Does the End of Net Neutrality Mean I Need a VPN?

With the FCC repealing net neutrality rules, you may be asking yourself: do I need a VPN to protect my privacy and keep my access to the web running? The answer is, probably not now, but maybe in the future.

The elimination of net neutrality means ISPs will be able to prioritize their own services, or services that pay them, over competitors. That means, for instance, that if Netflix doesn't pony up to Verizon, Verizon Internet subscribers would see more buffering or lower-quality video on Netflix. There's also the possibility that ISPs may outright block access to services unless consumers pay extra—for instance, demanding that you pay $5 per month more for that Netflix access, over and above your standard Netflix and ISP subscription fees.

This kind of service tiering is not happening right now. The worries about net neutrality are based on what ISPs may do in the future. But we've already gotten a glimpse of what could be; remember when AT&T forbid Apple's FaceTime from running over its cellular network for users on certain data plans?

Can a VPN Protect Me From My ISP?

If your ISP does start to slow down sites that don't give it kickbacks in favor of those who do, a VPN may help.
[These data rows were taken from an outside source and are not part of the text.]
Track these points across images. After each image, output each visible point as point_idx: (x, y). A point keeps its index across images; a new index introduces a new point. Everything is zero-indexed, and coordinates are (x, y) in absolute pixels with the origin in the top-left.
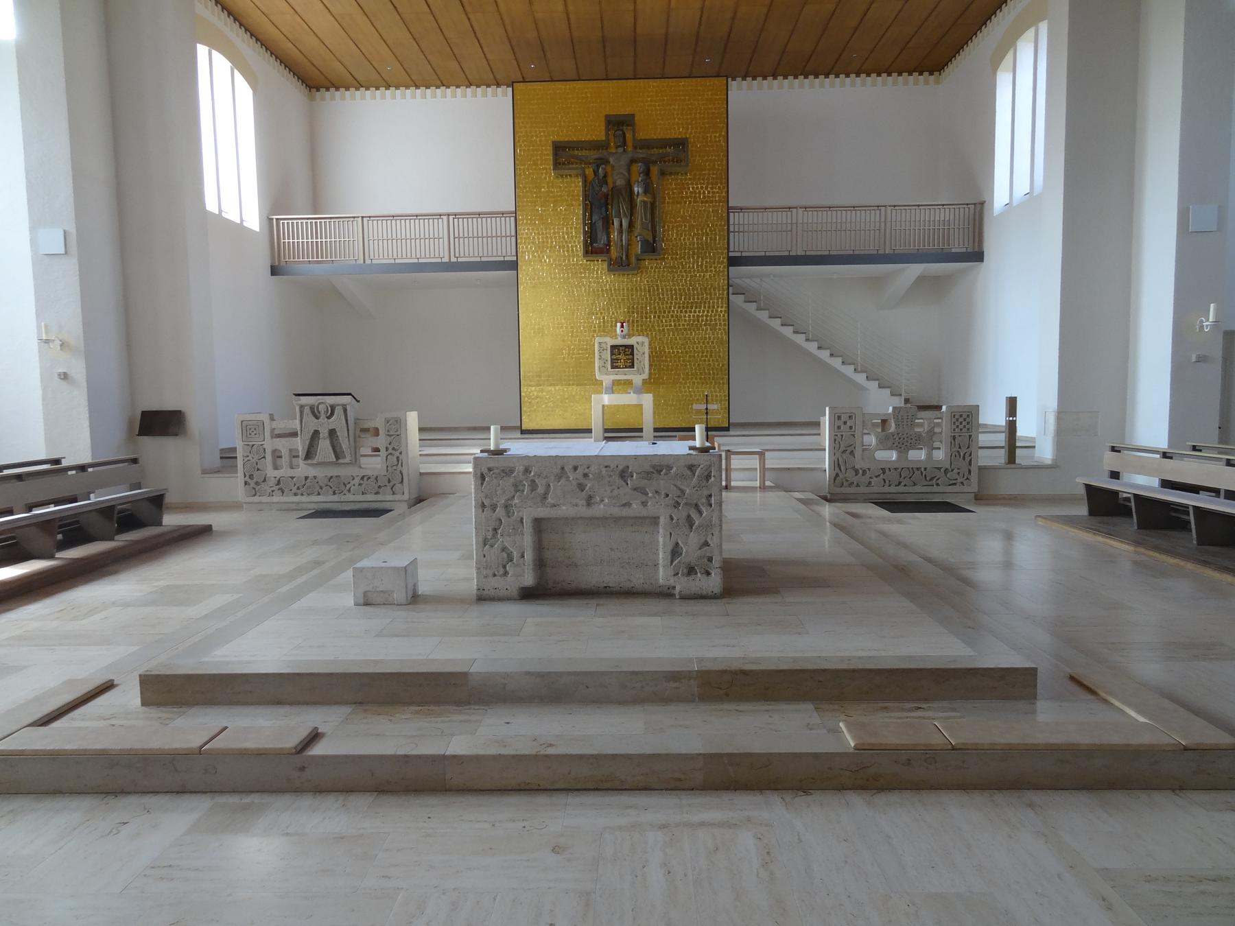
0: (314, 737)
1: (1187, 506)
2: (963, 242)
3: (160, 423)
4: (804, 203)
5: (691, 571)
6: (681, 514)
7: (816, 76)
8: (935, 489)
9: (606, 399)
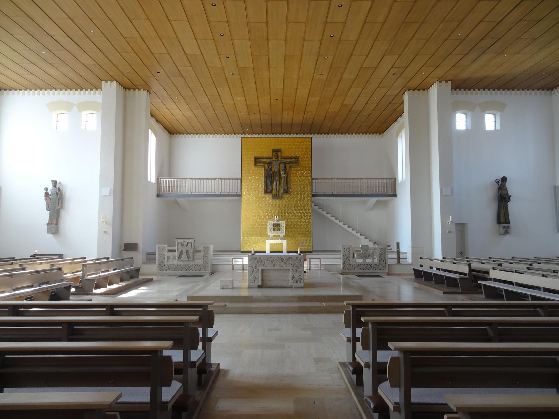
0: (120, 396)
1: (527, 295)
2: (390, 192)
3: (131, 247)
4: (337, 177)
5: (297, 282)
6: (295, 268)
7: (342, 134)
8: (375, 271)
9: (272, 242)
VPNs hide your network traffic so your ISP can't tell what services you're using. (For more details on how they work, see Why You Need a VPN.) As a result, the ISP will need to treat all of your traffic on an equal basis, restoring effective net neutrality.

That said, ISPs could very well start to throttle VPNs in a non-neutral world. But they'd have to throttle all of the traffic on a VPN, not just specific websites or services. Once again, ISPs aren't doing this yet; we're speculating about what they may decide to do in the future.

A VPN expert, Max Eddy, points out that if major platform and device providers stepped up with their own VPNs, that would be a net neutrality game changer. If Apple, for instance, started tunnelling all of its traffic through a VPN, its power in the marketplace might mean the ISPs would be unwilling to face it down (or extort more money from it).

VPNs Provide Protection

VPNs also protect your privacy. Even with net neutrality, your ISP can surveil everything you do, for instance monitoring your downloads for filenames of commonly pirated movies so it can send you an angry letter if it sees you're downloading them. But Eddy warns that without net neutrality, ISPs could put privacy-oriented services in slow lanes, making it harder to get to secure services.

So the repeal of net neutrality doesn't mean you need a VPN any more than you ever did—right now. But VPNs were an important tool before the repeal of net neutrality. In addition to the privacy protection VPNs offer, it's absolutely worth shopping around and choosing one so that if your ISP does something shifty in the future, you know where to turn.